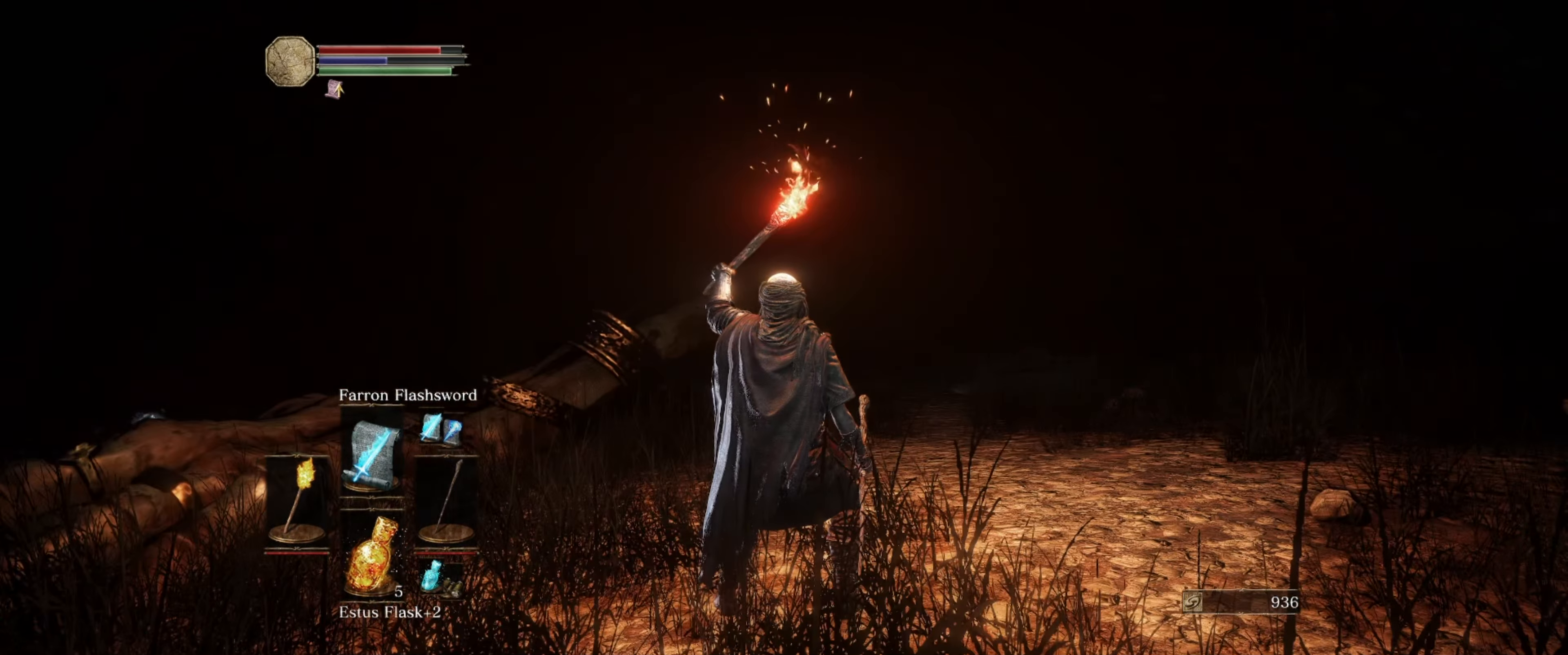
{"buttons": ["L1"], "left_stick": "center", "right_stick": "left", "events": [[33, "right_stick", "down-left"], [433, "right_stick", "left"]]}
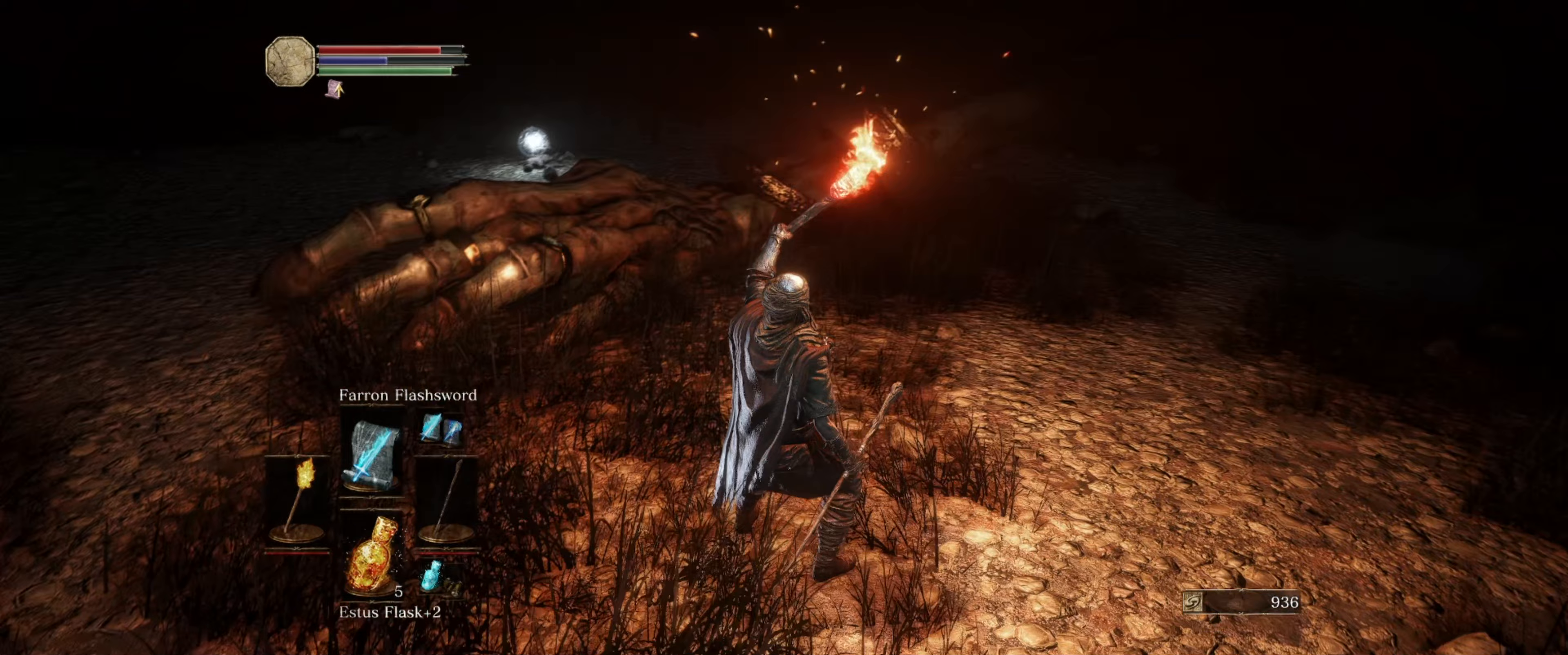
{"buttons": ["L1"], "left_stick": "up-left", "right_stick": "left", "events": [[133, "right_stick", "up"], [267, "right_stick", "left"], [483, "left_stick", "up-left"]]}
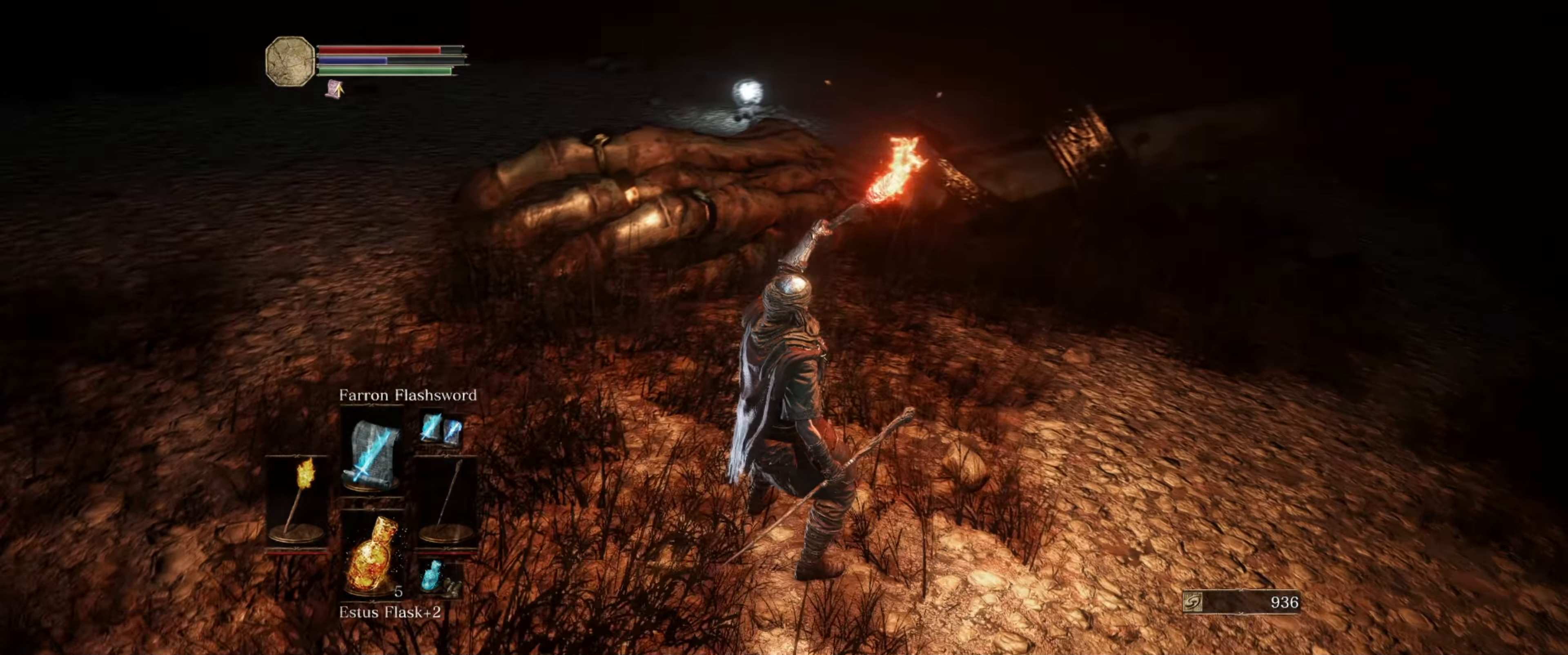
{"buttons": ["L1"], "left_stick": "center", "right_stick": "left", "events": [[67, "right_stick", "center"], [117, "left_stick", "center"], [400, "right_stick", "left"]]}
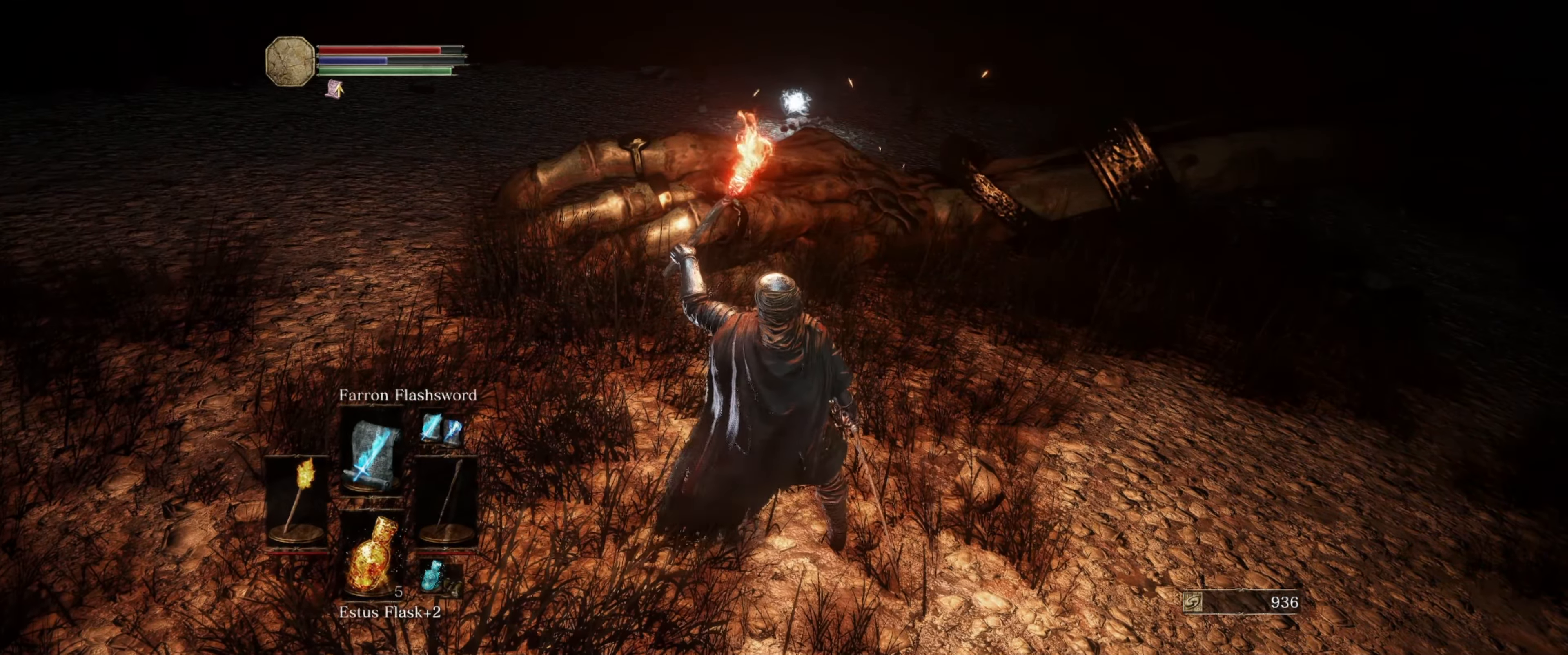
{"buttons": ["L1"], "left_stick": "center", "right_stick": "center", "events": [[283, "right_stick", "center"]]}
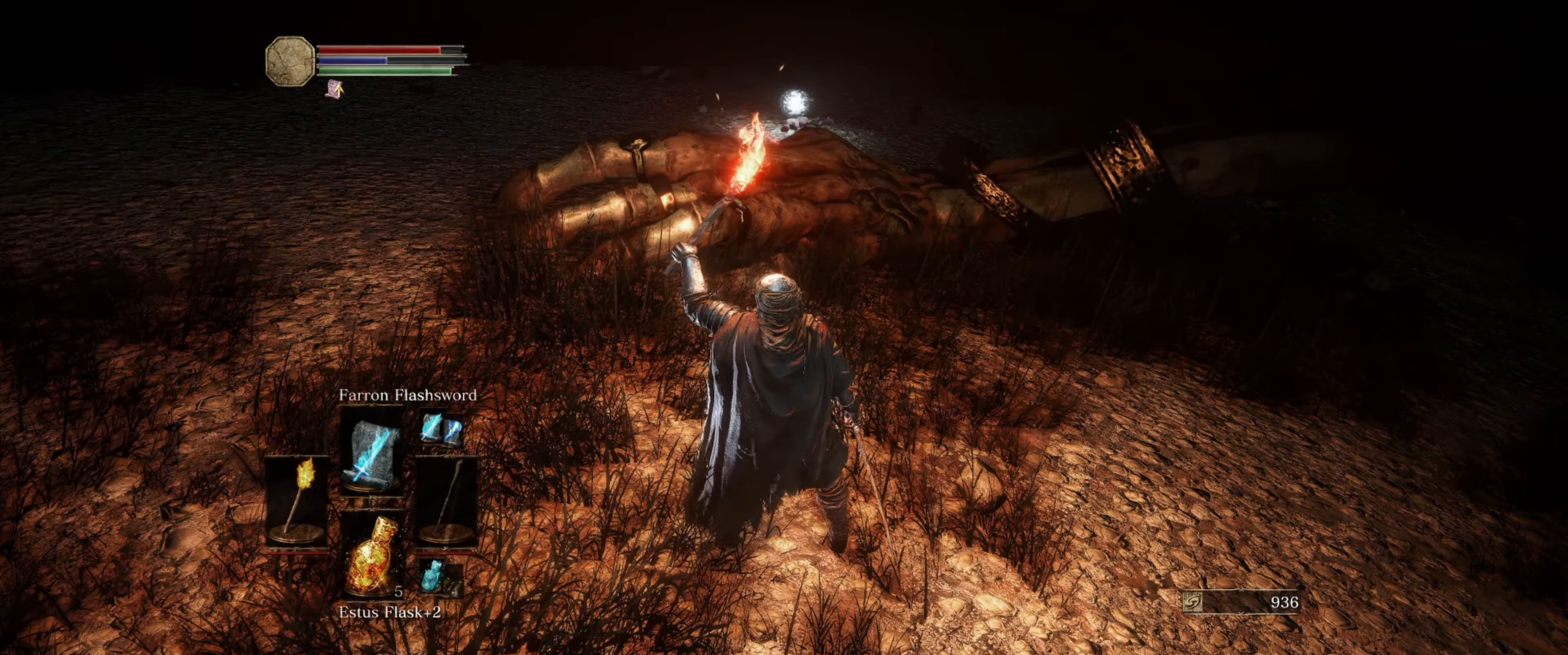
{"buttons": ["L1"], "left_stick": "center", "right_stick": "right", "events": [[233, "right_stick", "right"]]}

::::::

* _Problem requirements_
Please repeat the entries above exactly, leaving out any pictures.

* _Answer for the task_
{"buttons": ["L1"], "left_stick": "center", "right_stick": "left", "events": [[33, "right_stick", "down-left"], [433, "right_stick", "left"]]}
{"buttons": ["L1"], "left_stick": "up-left", "right_stick": "left", "events": [[133, "right_stick", "up"], [267, "right_stick", "left"], [483, "left_stick", "up-left"]]}
{"buttons": ["L1"], "left_stick": "center", "right_stick": "left", "events": [[67, "right_stick", "center"], [117, "left_stick", "center"], [400, "right_stick", "left"]]}
{"buttons": ["L1"], "left_stick": "center", "right_stick": "center", "events": [[283, "right_stick", "center"]]}
{"buttons": ["L1"], "left_stick": "center", "right_stick": "right", "events": [[233, "right_stick", "right"]]}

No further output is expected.